* Exercise details *
For this exercise, copy each line of the records that contains the word "drop".
--- Provided records Enclosed Below ---
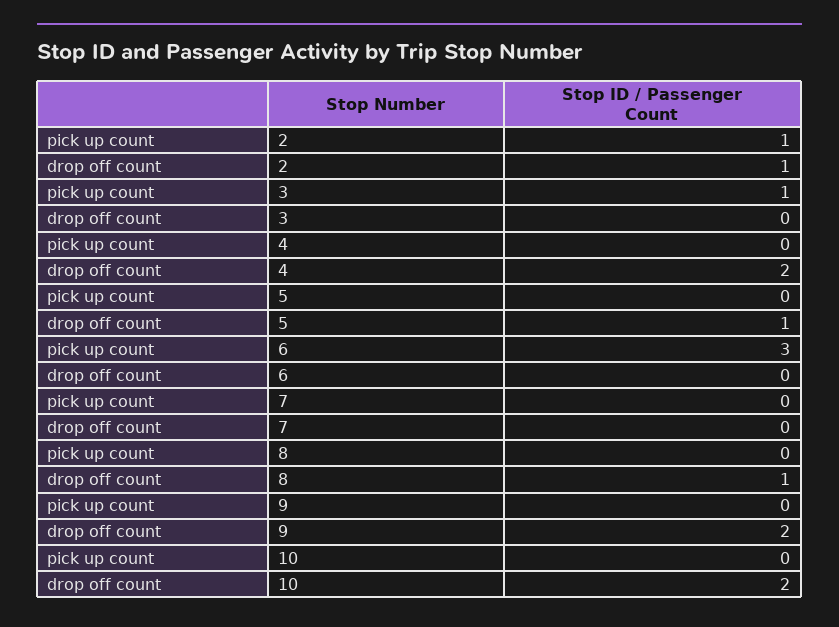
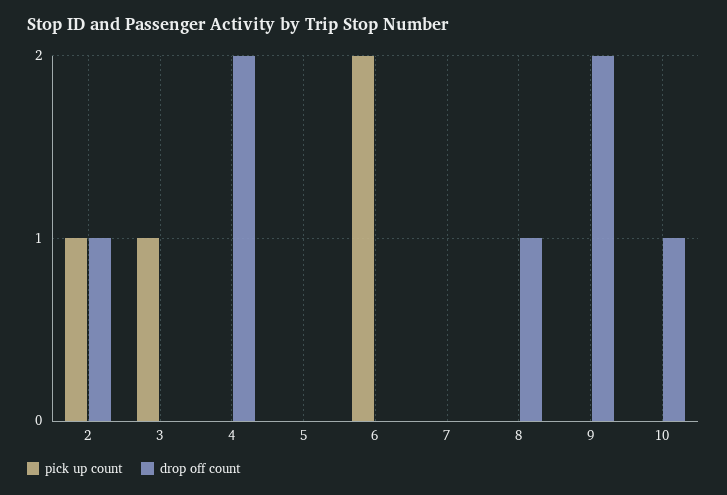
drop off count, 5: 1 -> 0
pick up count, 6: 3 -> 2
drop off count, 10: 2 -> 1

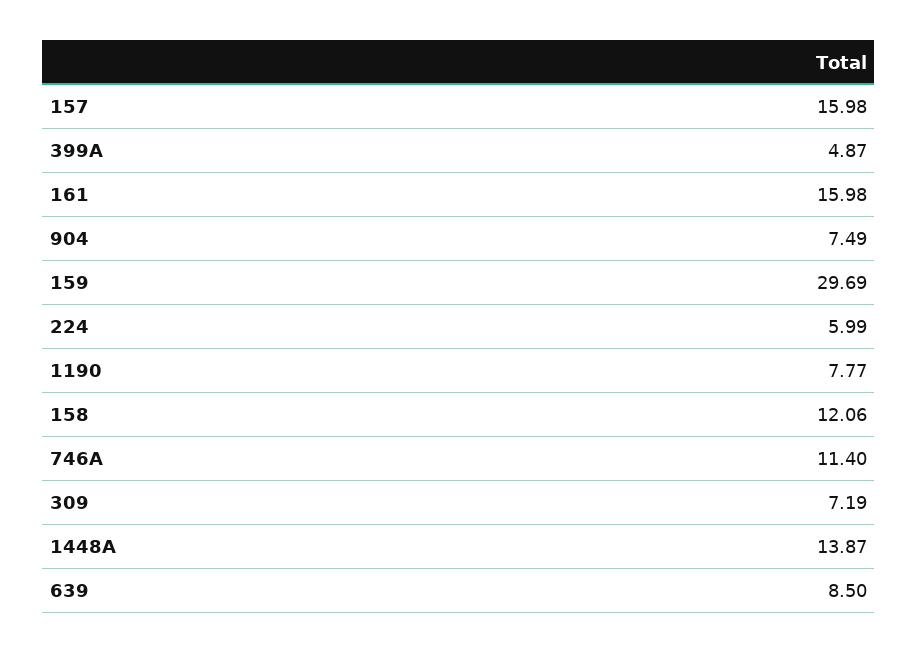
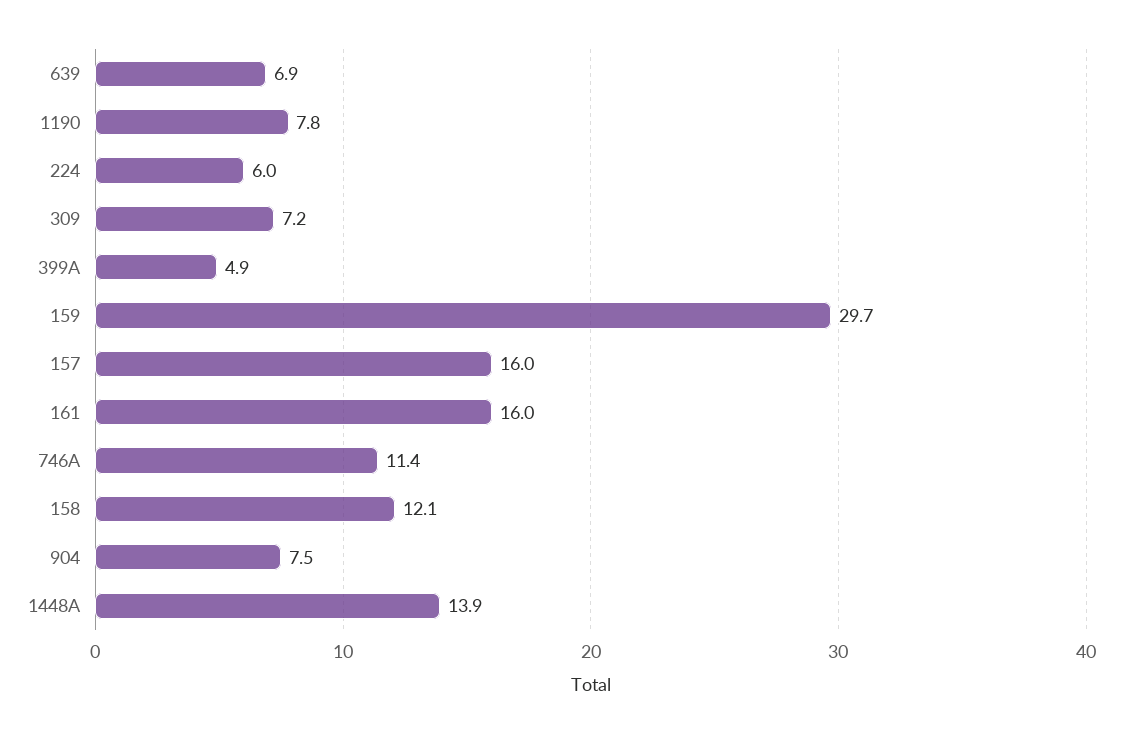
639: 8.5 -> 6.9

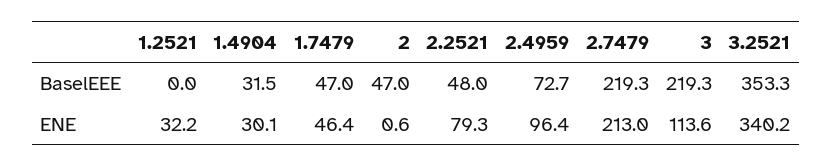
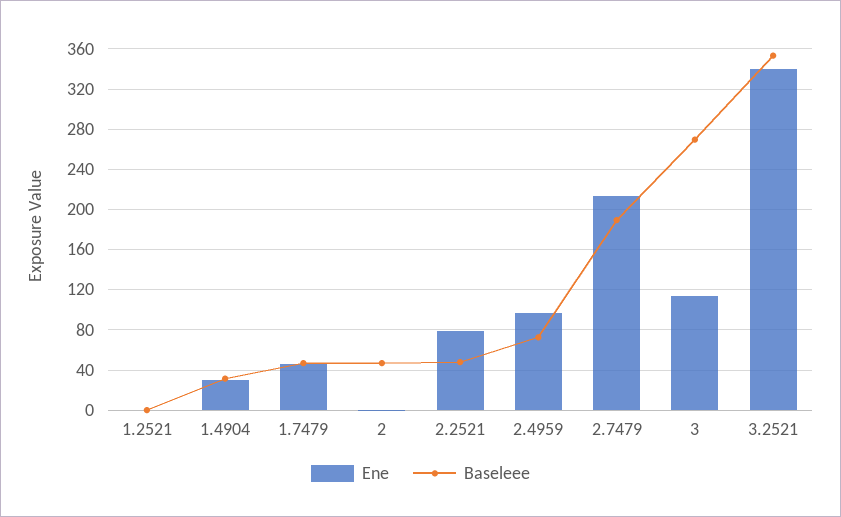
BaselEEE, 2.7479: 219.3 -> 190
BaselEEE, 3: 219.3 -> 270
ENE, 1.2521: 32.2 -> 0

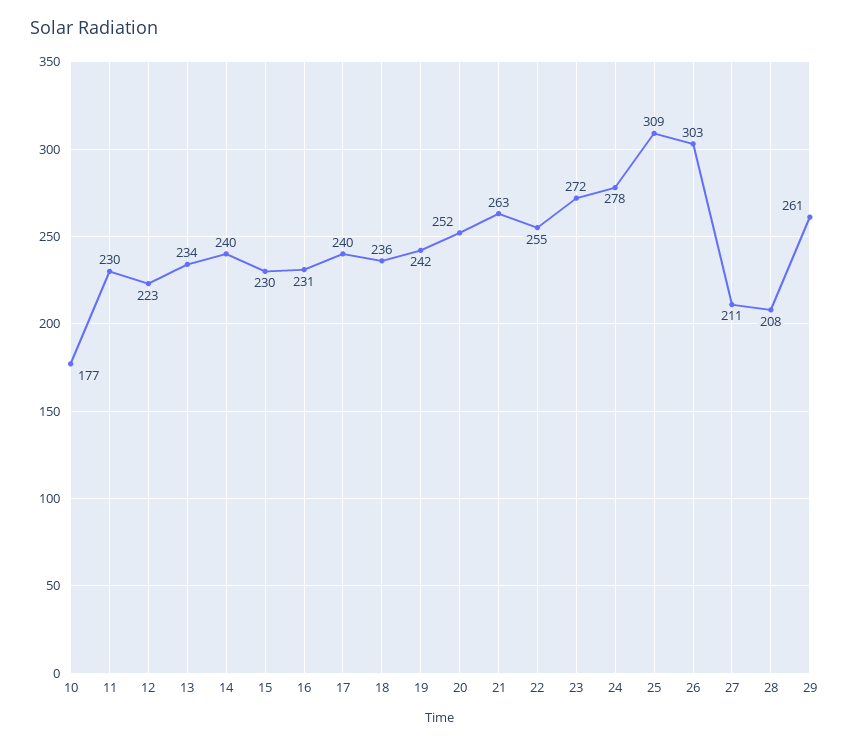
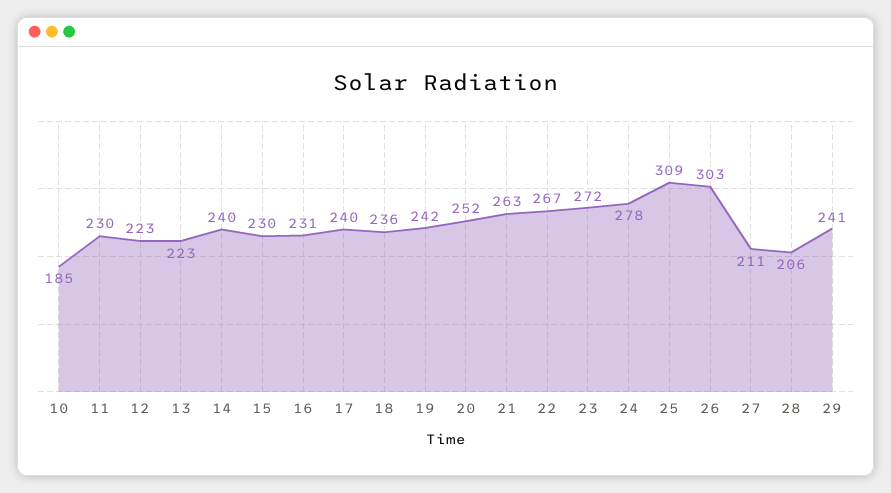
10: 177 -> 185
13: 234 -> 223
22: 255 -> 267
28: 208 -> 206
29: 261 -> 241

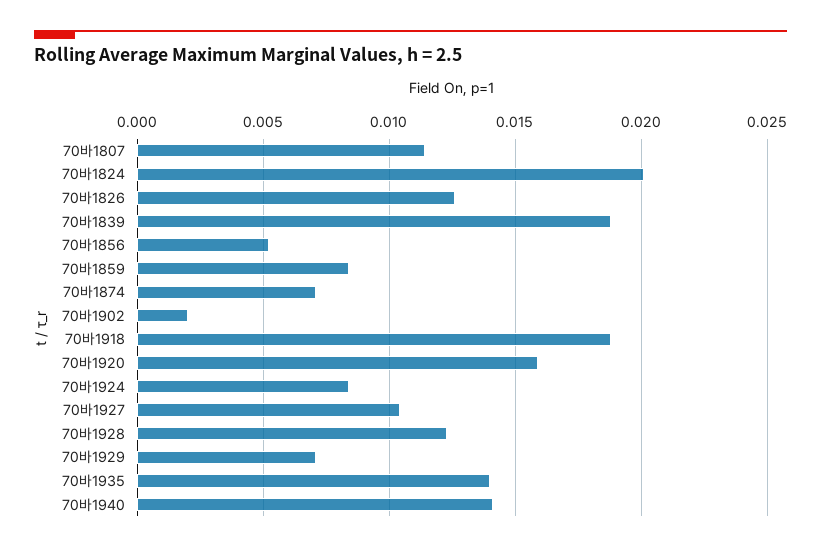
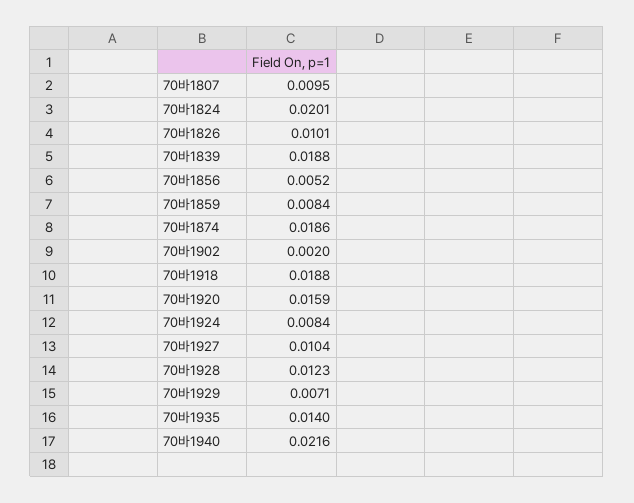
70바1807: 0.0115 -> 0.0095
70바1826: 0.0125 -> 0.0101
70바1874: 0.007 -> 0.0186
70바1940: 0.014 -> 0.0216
--- End of Enclosed Provided records ---
* Finished task *
drop off count, 5: 1 -> 0
drop off count, 10: 2 -> 1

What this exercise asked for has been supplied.